Written problem 1 ▸
Copy the passage on Bill C-26, below, word for word and in full.
──────── Selection
However, the reforms to self-defence would do more than just that. They would simplify the law in other ways and bring a variety of different rules into one single rule that would be applied no matter what the circumstances. The basic elements of self-defence mirror those of defence of property but they are even simpler because complicated property concepts are not involved.

Right now, four separate sections of the Criminal Code set out various versions of the defence of the person, each of which applies in a slightly different set of circumstances. The law simply is way too complicated and confusing. The fact is that such complexity is unnecessary because the basic elements of the defence are relatively straightforward. Bill C-26 seeks to reduce the defence to its core elements.

The conditions for defence of the person under Bill C-26 can be stated relatively briefly. First, the person reasonably believes that he or she or another person is being threatened with force. Second, the person acts for the purpose of defending himself or herself or the other person from that force. Third, the person's actions are reasonable in the circumstances.

As with the defence of property, mistakes can be made by the defending person as long as those mistakes are reasonable. The defending person must genuinely be acting with a defensive purpose and must not be using the threat as a pretext to engage in violence that he or she would otherwise desire to engage in. The reasonableness of the actions taken in defence of the person must be assessed in relation to all of the relevant facts and circumstances.

Bill C-26 proposes a list of factors to help guide this determination. These factors frequently arise in the self-defence context. Factors on this list include: whether any party had a weapon; the nature of the threat the person was facing; whether the individuals involved had a pre-existing relationship, especially if it is a relationship that involved violence or threats; and the proportionality between the threat and the response will be a critical factor in determining whether under the circumstances the defence was reasonable.

These factors are drawn from real cases and from the courts' interpretation of the current law. The purpose behind these provisions is to signal to courts, as well as to police and to prosecutors, that the essence of self-defence is not changing. Reasonable actions under the current law should continue to be reasonable under the proposed new law.
────────────────
Written problem 2 ▸
Write out everything in the listing below, from the line containing "city: Bamako" down to the listing's last line, with both ends included. Leave the pictures out.
──────── The data
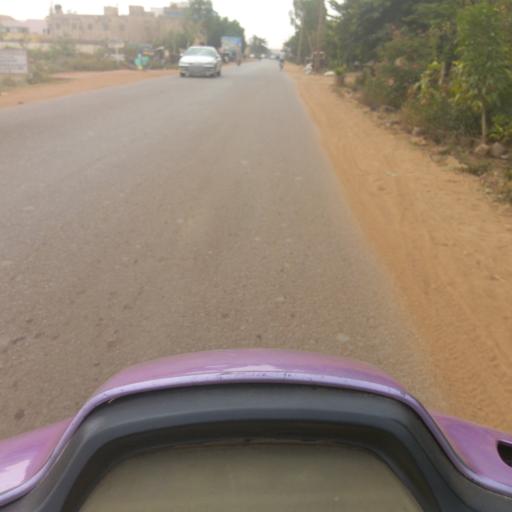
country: ML
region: Bamako
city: Bamako
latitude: 12.6589
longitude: -7.9361
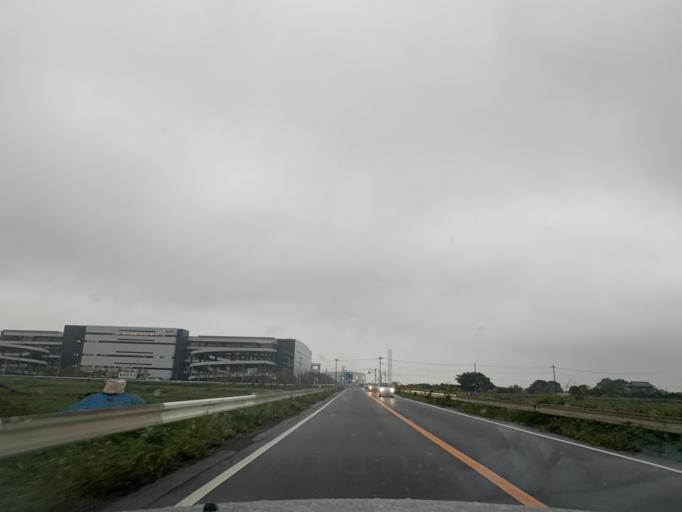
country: JP
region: Chiba
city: Nagareyama
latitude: 35.8903
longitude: 139.8949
────────────────
Answer 1 ▸
However, the reforms to self-defence would do more than just that. They would simplify the law in other ways and bring a variety of different rules into one single rule that would be applied no matter what the circumstances. The basic elements of self-defence mirror those of defence of property but they are even simpler because complicated property concepts are not involved.

Right now, four separate sections of the Criminal Code set out various versions of the defence of the person, each of which applies in a slightly different set of circumstances. The law simply is way too complicated and confusing. The fact is that such complexity is unnecessary because the basic elements of the defence are relatively straightforward. Bill C-26 seeks to reduce the defence to its core elements.

The conditions for defence of the person under Bill C-26 can be stated relatively briefly. First, the person reasonably believes that he or she or another person is being threatened with force. Second, the person acts for the purpose of defending himself or herself or the other person from that force. Third, the person's actions are reasonable in the circumstances.

As with the defence of property, mistakes can be made by the defending person as long as those mistakes are reasonable. The defending person must genuinely be acting with a defensive purpose and must not be using the threat as a pretext to engage in violence that he or she would otherwise desire to engage in. The reasonableness of the actions taken in defence of the person must be assessed in relation to all of the relevant facts and circumstances.

Bill C-26 proposes a list of factors to help guide this determination. These factors frequently arise in the self-defence context. Factors on this list include: whether any party had a weapon; the nature of the threat the person was facing; whether the individuals involved had a pre-existing relationship, especially if it is a relationship that involved violence or threats; and the proportionality between the threat and the response will be a critical factor in determining whether under the circumstances the defence was reasonable.

These factors are drawn from real cases and from the courts' interpretation of the current law. The purpose behind these provisions is to signal to courts, as well as to police and to prosecutors, that the essence of self-defence is not changing. Reasonable actions under the current law should continue to be reasonable under the proposed new law.

Answer 2 ▸
city: Bamako
latitude: 12.6589
longitude: -7.9361
country: JP
region: Chiba
city: Nagareyama
latitude: 35.8903
longitude: 139.8949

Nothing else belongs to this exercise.